* start Selected text *
$3.3$ Lemma. Let be $M$ a Riemannian complete manifold and let $f: M \longrightarrow N$ be a local diffeomorphism onto a Riemannian manifold $N$ which has the following property: for all $p \in M$ and for all $v \in T_pM$, we have $|df_p(v)| \geq |v|$. Then $f$ is a covering map.
My doubt is concerning the first three lines of the proof:
By a general covering spaces (Cf. M. do Carmo [dC $2$], p. $383$), it suffices to show that $f$ has the path lifting property for curves in $N$
The reference cited on the proof is
[dC $2$] CARMO, M. do, Differentiable Curves and surfaces, Prentice-Hall, New Jersey, 1976.
* end Selected text *
> Tasks to complete
1 > In the covering-map lemma post, what does the proof say it suffices to show?
2 > For each statement, say whether the covering-map lemma post agrees with it, and quote the words that decide it. (a) The lemma assumes that $M$ is complete. (b) The do Carmo reference was published in 1976. (c) The poster's doubt concerns the final lines of the proof.
* start Listed entries *
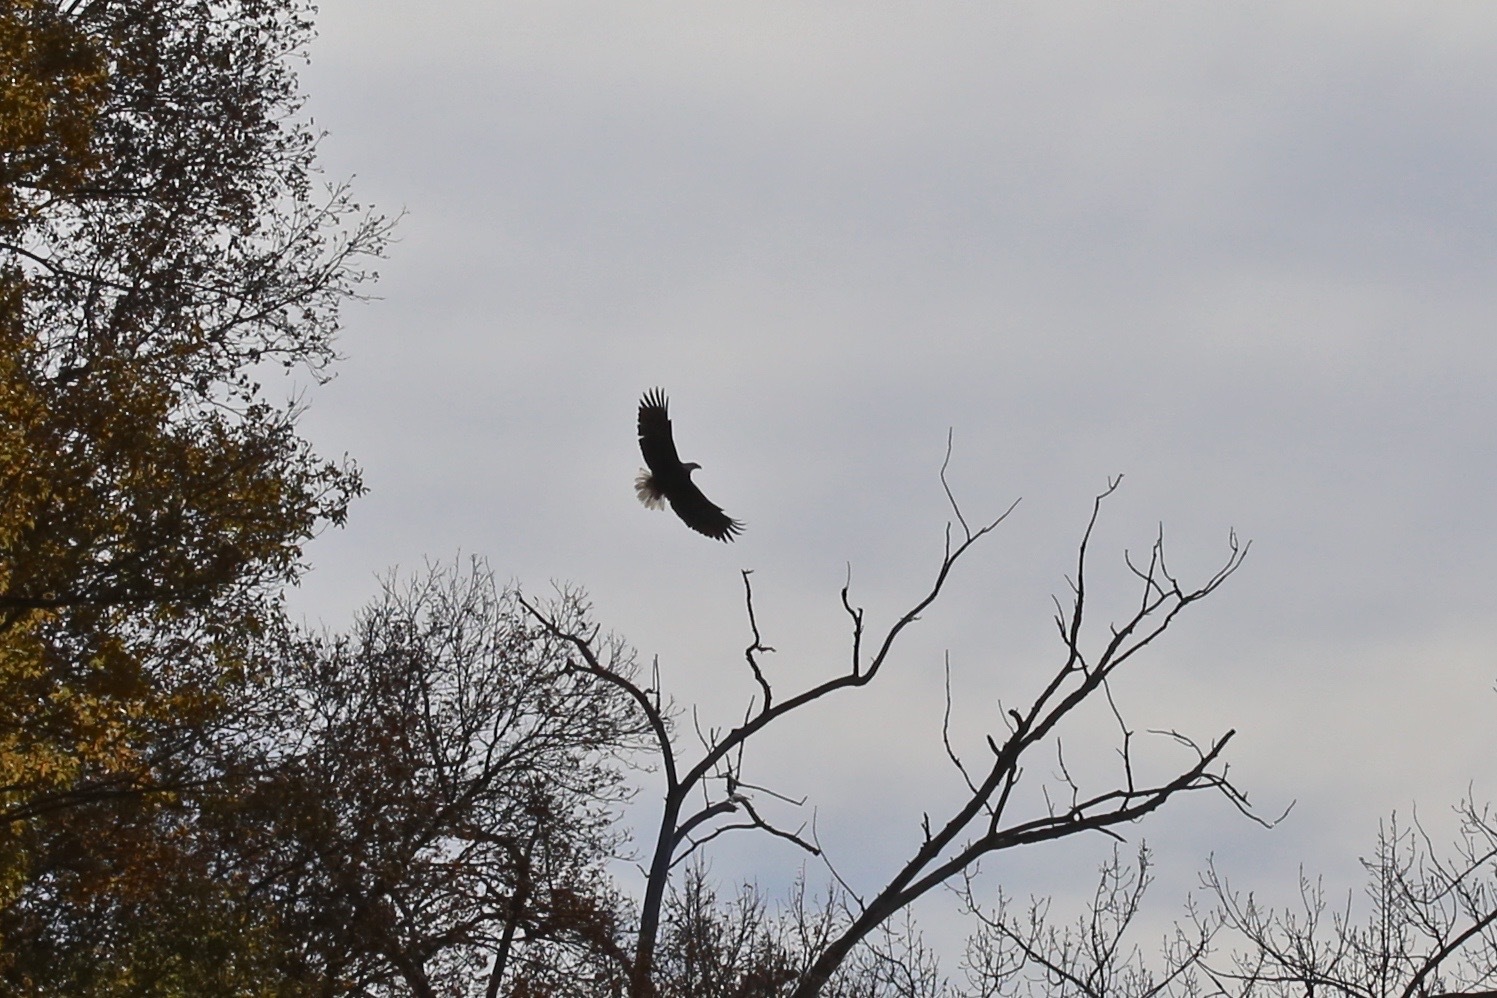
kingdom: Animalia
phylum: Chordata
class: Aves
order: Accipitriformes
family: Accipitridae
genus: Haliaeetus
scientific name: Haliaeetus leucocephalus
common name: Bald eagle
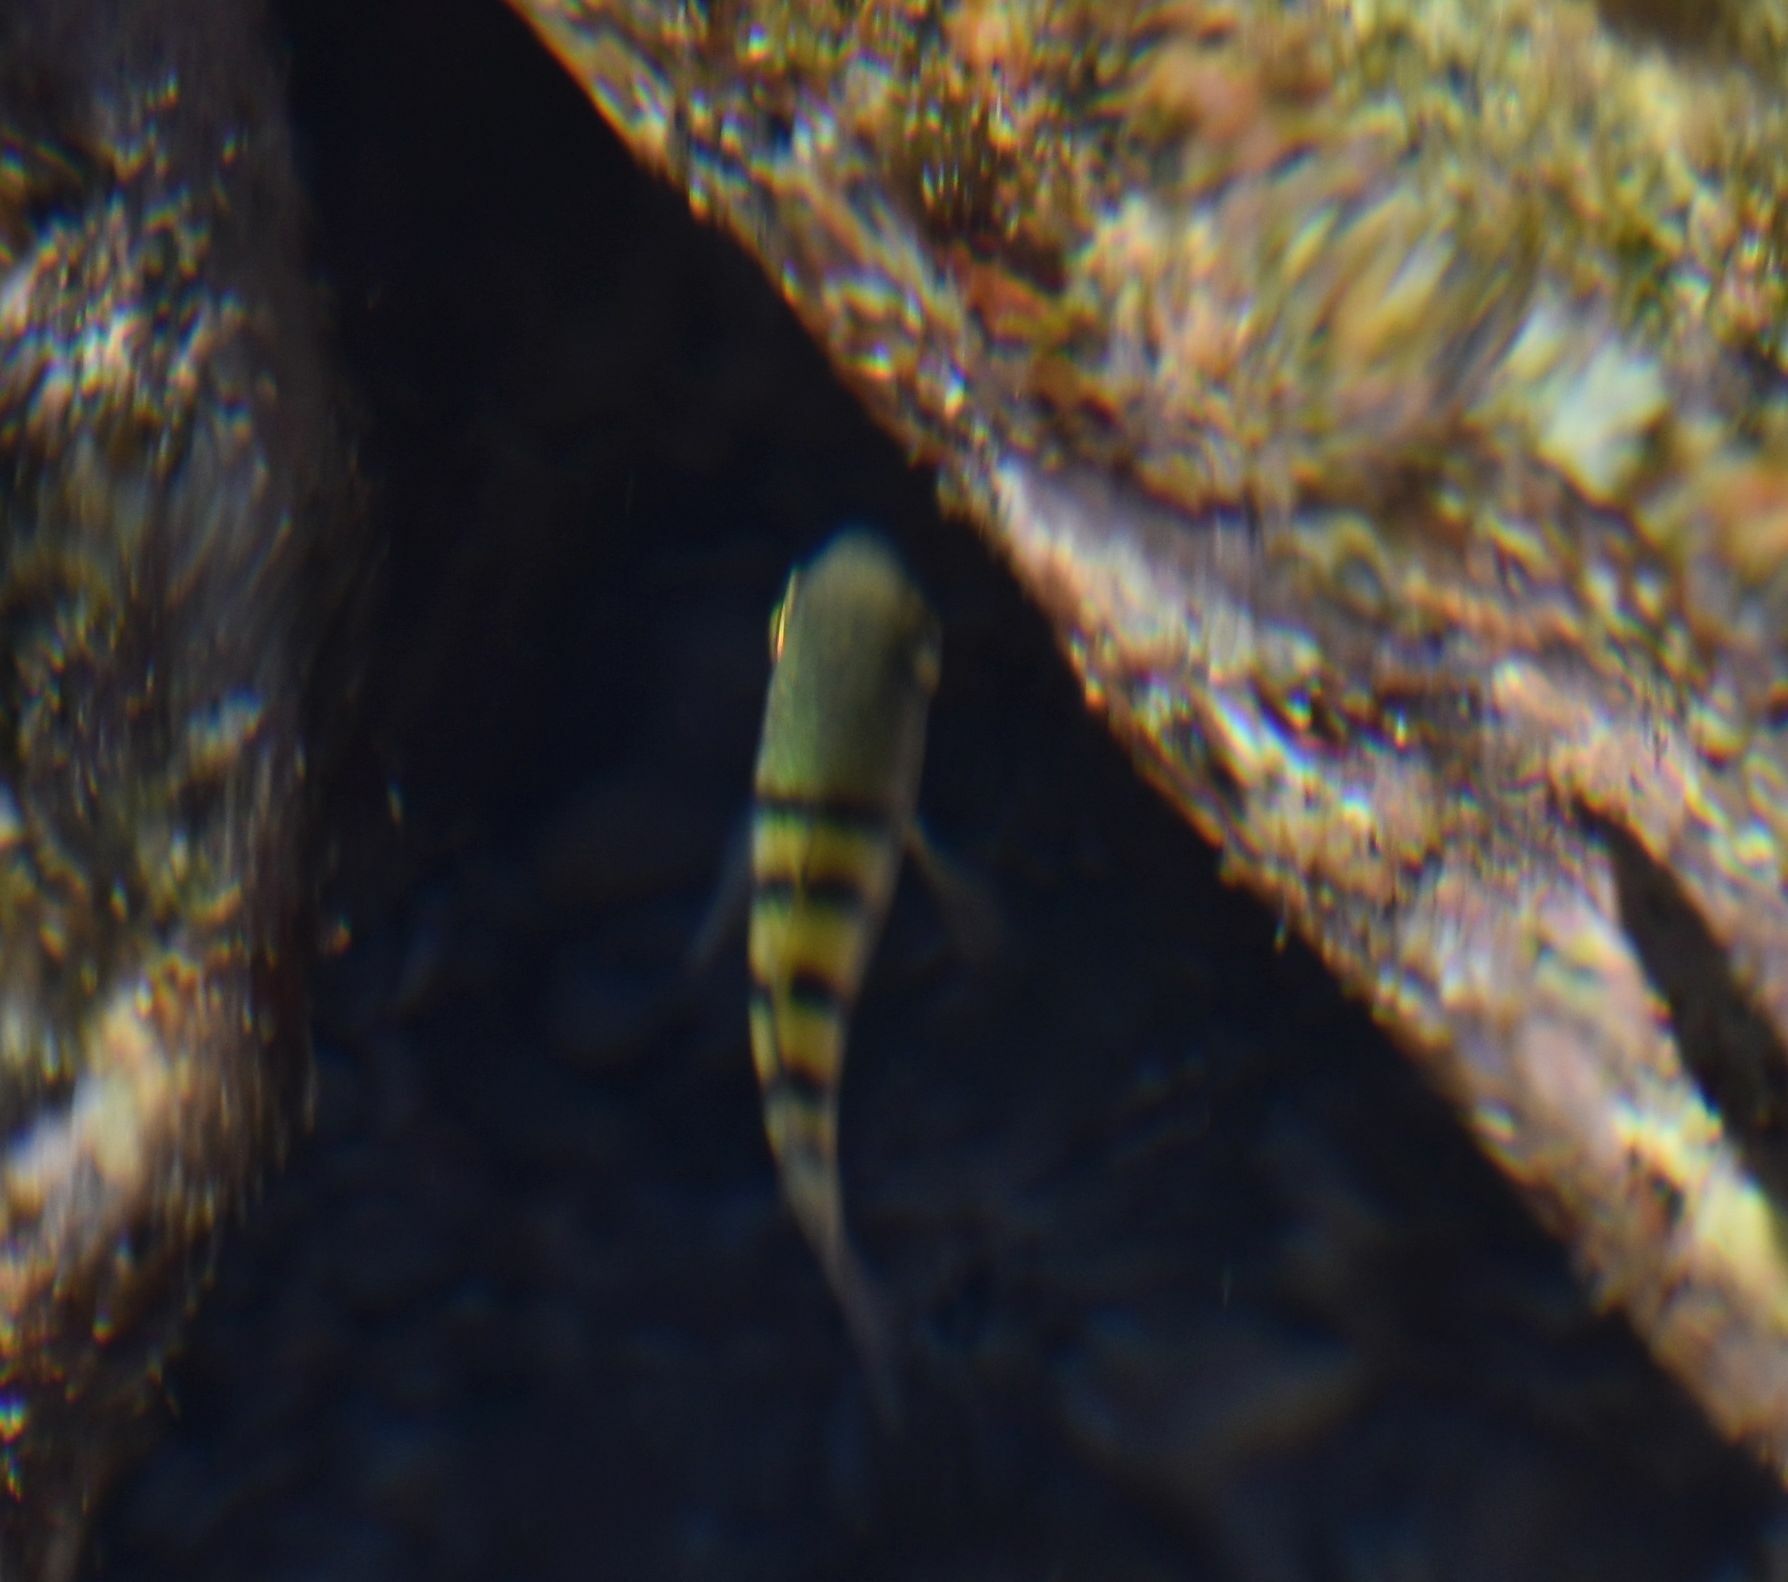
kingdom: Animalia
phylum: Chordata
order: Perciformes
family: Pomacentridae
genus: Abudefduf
* end Listed entries *
> Results in order
1 > That $f$ has the path lifting property for curves in $N$.

2 >
(a) Yes: "a Riemannian complete manifold"
(b) Yes: "Prentice-Hall, New Jersey, 1976"
(c) No: "the first three lines of the proof"